BONDOWOSO, PanturaPos.id – Sebagai tindak lanjut kerjasama antara Kepala Perhutani Divisi Regional (KADIVRE) Jawa Timur dengan Kepala Kejaksaan Tinggi (KAJATI) Jawa Timur yang terjalin pada akhir Oktober lalu, Perum Perhutani Bondowoso melaksanakan penandatanganan Memorandum of Understanding (MoU) dalam bidang hukum perdata dan tata usaha negara (Datun) dengan Kejaksaan Negeri (Kejari) Bondowoso, Senin (04/11).
Acara yang digelar di Aula Kejaksaan di Jalan A. Yani No. 82 ini dihadiri oleh Misbakhul Munir, Administratur Perum Perhutani KPH Bondowoso, dan Dzakiyul Fikri, SH., MH., Kepala Kejaksaan Negeri Bondowoso. Selain mereka, turut hadir sejumlah pejabat dari Perhutani dan Kejaksaan Negeri Bondowoso, termasuk Kasi Datun Kadek Wira Atmadja, Kasi Pidsus Dwi Hastaryo, Kasi Intelijen Adi Harsanto, serta para kepala seksi dan asisten di lingkungan Perhutani Bondowoso.
Dalam sambutannya, Misbakhul Munir mengungkapkan apresiasinya kepada Kejari Bondowoso atas kesediaannya mendukung pengelolaan kawasan hutan yang berkelanjutan. Ia menyoroti pentingnya dukungan berbagai pihak dalam menjaga hutan yang mencakup tiga aspek utama: ekologi, sosial, dan ekonomi.
“Terkadang terjadi benturan kepentingan antara pengelolaan hutan dengan masyarakat sekitar yang dapat memicu konflik. Karena itu, dukungan dari Kejaksaan sangat dibutuhkan untuk melindungi hutan dan aset negara,” ujarnya.
Beberapa agenda yang akan segera ditindaklanjuti dalam kerjasama ini antara lain penyelesaian konflik hutan antara masyarakat atau pihak ketiga dengan Perhutani, serta penertiban lahan garapan di wilayah hukum Kejaksaan Negeri Bondowoso.
Usai acara, Kepala Kejaksaan Negeri Bondowoso Dzakiyul Fikri menegaskan bahwa MoU ini merupakan wujud komitmen Kejaksaan untuk mendukung upaya Perhutani dalam menjaga kawasan hutan. MoU yang ditandatangani pada akhir Oktober lalu juga mendapat apresiasi dari Kajati Jatim atas keberhasilan KPH Bondowoso menyelesaikan konflik tanah di Desa Karanganyar, Kecamatan Klabang.

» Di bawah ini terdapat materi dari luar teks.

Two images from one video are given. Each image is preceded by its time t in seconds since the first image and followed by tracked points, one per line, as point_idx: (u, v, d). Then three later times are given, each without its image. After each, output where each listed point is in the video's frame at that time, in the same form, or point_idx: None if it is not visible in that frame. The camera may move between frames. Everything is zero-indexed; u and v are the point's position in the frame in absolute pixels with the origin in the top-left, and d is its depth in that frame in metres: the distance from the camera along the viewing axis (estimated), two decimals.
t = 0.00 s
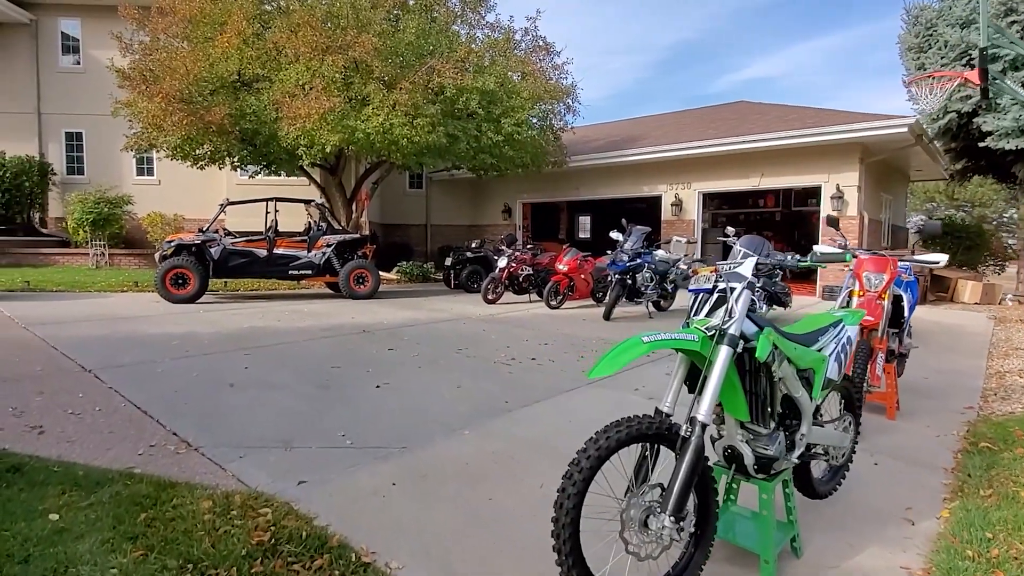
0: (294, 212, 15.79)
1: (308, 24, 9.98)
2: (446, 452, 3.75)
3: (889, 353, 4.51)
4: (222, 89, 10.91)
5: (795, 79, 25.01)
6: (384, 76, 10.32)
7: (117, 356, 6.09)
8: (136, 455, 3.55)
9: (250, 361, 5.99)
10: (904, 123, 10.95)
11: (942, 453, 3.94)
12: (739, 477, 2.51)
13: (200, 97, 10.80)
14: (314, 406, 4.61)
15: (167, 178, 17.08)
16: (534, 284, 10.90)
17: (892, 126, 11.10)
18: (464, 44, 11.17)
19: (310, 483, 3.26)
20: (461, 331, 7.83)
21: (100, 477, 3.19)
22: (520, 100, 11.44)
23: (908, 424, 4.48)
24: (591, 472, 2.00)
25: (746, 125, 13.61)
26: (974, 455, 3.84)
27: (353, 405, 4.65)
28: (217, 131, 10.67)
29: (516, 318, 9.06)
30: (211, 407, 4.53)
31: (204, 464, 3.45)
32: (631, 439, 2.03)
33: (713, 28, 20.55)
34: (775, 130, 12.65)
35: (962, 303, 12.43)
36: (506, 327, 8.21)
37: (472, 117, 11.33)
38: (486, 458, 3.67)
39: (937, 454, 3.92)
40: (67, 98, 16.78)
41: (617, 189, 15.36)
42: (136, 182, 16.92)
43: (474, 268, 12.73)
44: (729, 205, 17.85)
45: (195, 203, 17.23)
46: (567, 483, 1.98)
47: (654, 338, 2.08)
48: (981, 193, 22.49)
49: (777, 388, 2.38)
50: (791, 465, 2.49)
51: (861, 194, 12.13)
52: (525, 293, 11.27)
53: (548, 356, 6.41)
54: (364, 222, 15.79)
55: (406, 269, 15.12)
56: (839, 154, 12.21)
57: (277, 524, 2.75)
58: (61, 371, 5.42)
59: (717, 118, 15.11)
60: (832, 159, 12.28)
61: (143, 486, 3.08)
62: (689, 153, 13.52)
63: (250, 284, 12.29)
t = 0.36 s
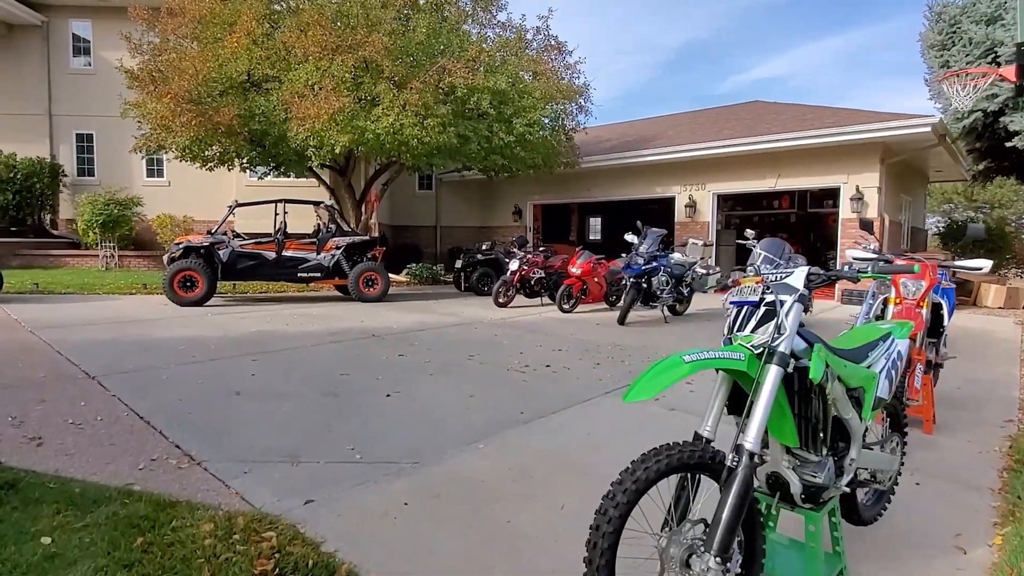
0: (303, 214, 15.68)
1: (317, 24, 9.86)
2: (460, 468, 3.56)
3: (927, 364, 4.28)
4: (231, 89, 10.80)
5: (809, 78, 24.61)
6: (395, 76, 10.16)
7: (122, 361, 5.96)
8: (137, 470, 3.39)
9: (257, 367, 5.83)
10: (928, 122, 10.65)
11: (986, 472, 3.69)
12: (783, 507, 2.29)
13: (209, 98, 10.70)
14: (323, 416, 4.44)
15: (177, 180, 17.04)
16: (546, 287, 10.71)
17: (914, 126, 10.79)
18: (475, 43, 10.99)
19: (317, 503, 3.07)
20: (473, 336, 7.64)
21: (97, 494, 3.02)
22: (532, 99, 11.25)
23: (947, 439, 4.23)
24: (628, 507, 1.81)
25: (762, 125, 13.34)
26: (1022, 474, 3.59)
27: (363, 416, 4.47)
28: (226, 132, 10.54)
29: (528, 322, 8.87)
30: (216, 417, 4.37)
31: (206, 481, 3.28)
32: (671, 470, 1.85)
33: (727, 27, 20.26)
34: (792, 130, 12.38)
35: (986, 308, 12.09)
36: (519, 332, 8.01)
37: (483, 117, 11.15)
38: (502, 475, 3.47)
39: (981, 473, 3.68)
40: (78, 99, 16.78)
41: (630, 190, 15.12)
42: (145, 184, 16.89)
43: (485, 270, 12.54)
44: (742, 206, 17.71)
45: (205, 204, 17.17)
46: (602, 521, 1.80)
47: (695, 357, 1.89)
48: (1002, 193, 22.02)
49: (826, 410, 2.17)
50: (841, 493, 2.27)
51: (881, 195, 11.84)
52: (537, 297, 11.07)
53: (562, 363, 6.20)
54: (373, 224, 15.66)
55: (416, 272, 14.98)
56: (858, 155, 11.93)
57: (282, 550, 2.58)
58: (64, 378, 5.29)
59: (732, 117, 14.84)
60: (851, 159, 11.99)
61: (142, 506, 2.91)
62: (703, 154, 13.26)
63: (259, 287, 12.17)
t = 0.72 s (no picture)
0: (311, 213, 15.56)
1: (326, 20, 9.70)
2: (474, 479, 3.36)
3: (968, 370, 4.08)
4: (238, 87, 10.66)
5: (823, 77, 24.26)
6: (404, 73, 9.99)
7: (125, 363, 5.82)
8: (135, 479, 3.22)
9: (263, 370, 5.66)
10: (951, 119, 10.35)
11: None
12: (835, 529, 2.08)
13: (217, 96, 10.58)
14: (330, 421, 4.26)
15: (185, 179, 16.98)
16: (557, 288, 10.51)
17: (937, 123, 10.50)
18: (485, 40, 10.80)
19: (323, 517, 2.89)
20: (483, 338, 7.45)
21: (92, 506, 2.85)
22: (543, 97, 11.06)
23: (989, 451, 4.00)
24: (673, 538, 1.62)
25: (777, 123, 13.08)
26: None
27: (372, 421, 4.29)
28: (233, 130, 10.38)
29: (540, 324, 8.67)
30: (219, 423, 4.20)
31: (207, 492, 3.11)
32: (721, 496, 1.65)
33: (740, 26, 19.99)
34: (808, 128, 12.12)
35: (1009, 310, 11.77)
36: (530, 334, 7.82)
37: (494, 115, 10.96)
38: (519, 488, 3.28)
39: None
40: (87, 99, 16.75)
41: (642, 189, 14.90)
42: (154, 183, 16.82)
43: (495, 270, 12.36)
44: (755, 208, 17.81)
45: (213, 203, 17.09)
46: (643, 553, 1.61)
47: (746, 368, 1.69)
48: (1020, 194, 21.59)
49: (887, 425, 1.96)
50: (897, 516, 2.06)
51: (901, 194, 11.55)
52: (548, 298, 10.88)
53: (578, 366, 5.99)
54: (381, 224, 15.51)
55: (424, 272, 14.83)
56: (877, 153, 11.64)
57: (285, 571, 2.39)
58: (66, 380, 5.15)
59: (746, 116, 14.59)
60: (870, 158, 11.72)
61: (137, 519, 2.73)
62: (717, 153, 13.02)
63: (266, 287, 12.05)
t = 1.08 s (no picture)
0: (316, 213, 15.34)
1: (330, 13, 9.45)
2: (484, 498, 3.09)
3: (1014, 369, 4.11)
4: (242, 83, 10.46)
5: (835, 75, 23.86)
6: (410, 67, 9.73)
7: (118, 367, 5.58)
8: (116, 497, 2.97)
9: (262, 375, 5.42)
10: (975, 115, 10.01)
11: None
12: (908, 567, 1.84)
13: (219, 92, 10.36)
14: (329, 431, 4.00)
15: (189, 178, 16.79)
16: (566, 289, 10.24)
17: (960, 119, 10.15)
18: (493, 35, 10.52)
19: (318, 542, 2.63)
20: (491, 341, 7.19)
21: (66, 528, 2.60)
22: (553, 93, 10.77)
23: None
24: None
25: (792, 120, 12.75)
26: None
27: (374, 431, 4.03)
28: (235, 127, 10.08)
29: (549, 326, 8.40)
30: (212, 433, 3.95)
31: (193, 512, 2.86)
32: (786, 543, 1.49)
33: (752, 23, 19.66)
34: (825, 125, 11.79)
35: None
36: (539, 337, 7.56)
37: (502, 111, 10.69)
38: (532, 508, 3.00)
39: None
40: (91, 96, 16.60)
41: (652, 188, 14.60)
42: (157, 182, 16.65)
43: (502, 271, 12.08)
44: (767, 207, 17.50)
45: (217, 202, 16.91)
46: None
47: (817, 389, 1.44)
48: None
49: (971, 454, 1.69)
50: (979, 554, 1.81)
51: (921, 193, 11.22)
52: (557, 299, 10.61)
53: (591, 371, 5.72)
54: (386, 223, 15.28)
55: (430, 272, 14.59)
56: (897, 151, 11.31)
57: None
58: (55, 385, 4.92)
59: (758, 113, 14.27)
60: (889, 155, 11.38)
61: (114, 544, 2.48)
62: (730, 150, 12.71)
63: (269, 287, 11.85)
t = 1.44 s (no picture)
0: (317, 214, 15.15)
1: (330, 11, 9.25)
2: (491, 524, 2.87)
3: None
4: (242, 83, 10.28)
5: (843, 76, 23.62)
6: (413, 66, 9.53)
7: (109, 375, 5.38)
8: (96, 524, 2.76)
9: (258, 384, 5.21)
10: (993, 114, 9.74)
11: None
12: None
13: (219, 92, 10.19)
14: (327, 447, 3.79)
15: (190, 180, 16.61)
16: (572, 292, 10.03)
17: (978, 118, 9.88)
18: (497, 33, 10.29)
19: None
20: (496, 347, 6.97)
21: (37, 559, 2.40)
22: (558, 92, 10.54)
23: None
24: None
25: (802, 120, 12.51)
26: None
27: (375, 446, 3.82)
28: (235, 127, 9.88)
29: (556, 331, 8.18)
30: (203, 448, 3.75)
31: (178, 541, 2.65)
32: None
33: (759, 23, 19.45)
34: (837, 124, 11.54)
35: None
36: (546, 342, 7.34)
37: (507, 111, 10.48)
38: (543, 535, 2.78)
39: None
40: (92, 97, 16.46)
41: (659, 189, 14.38)
42: (158, 183, 16.49)
43: (506, 274, 11.86)
44: (775, 208, 17.24)
45: (219, 204, 16.74)
46: None
47: (893, 430, 1.42)
48: None
49: None
50: None
51: (935, 194, 10.96)
52: (563, 302, 10.40)
53: (600, 380, 5.50)
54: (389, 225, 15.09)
55: (434, 275, 14.39)
56: (911, 151, 11.05)
57: None
58: (42, 395, 4.73)
59: (766, 113, 14.03)
60: (902, 156, 11.13)
61: None
62: (739, 151, 12.48)
63: (270, 290, 11.66)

“MoU ini adalah langkah penting dalam menyelesaikan konflik tanah yang berlarut-larut di kawasan Perhutani, seperti kasus di Desa Sumberwaru yang luasnya mencapai 76,4 hektare,” tutur Dzakiyul. Ia juga menekankan bahwa Kejari siap memberikan pendampingan hukum, termasuk dalam pengukuran lahan garapan masyarakat yang menanam kopi di kawasan Perhutani.
Menurut Dzakiyul, kerja sama ini tidak hanya akan membantu penyelesaian masalah hukum, namun juga menjadi upaya bersama dalam menegakkan peraturan yang berlaku. “Kami tidak akan segan-segan untuk bertindak tegas jika terjadi pelanggaran hukum di kawasan hutan ini,” tegasnya.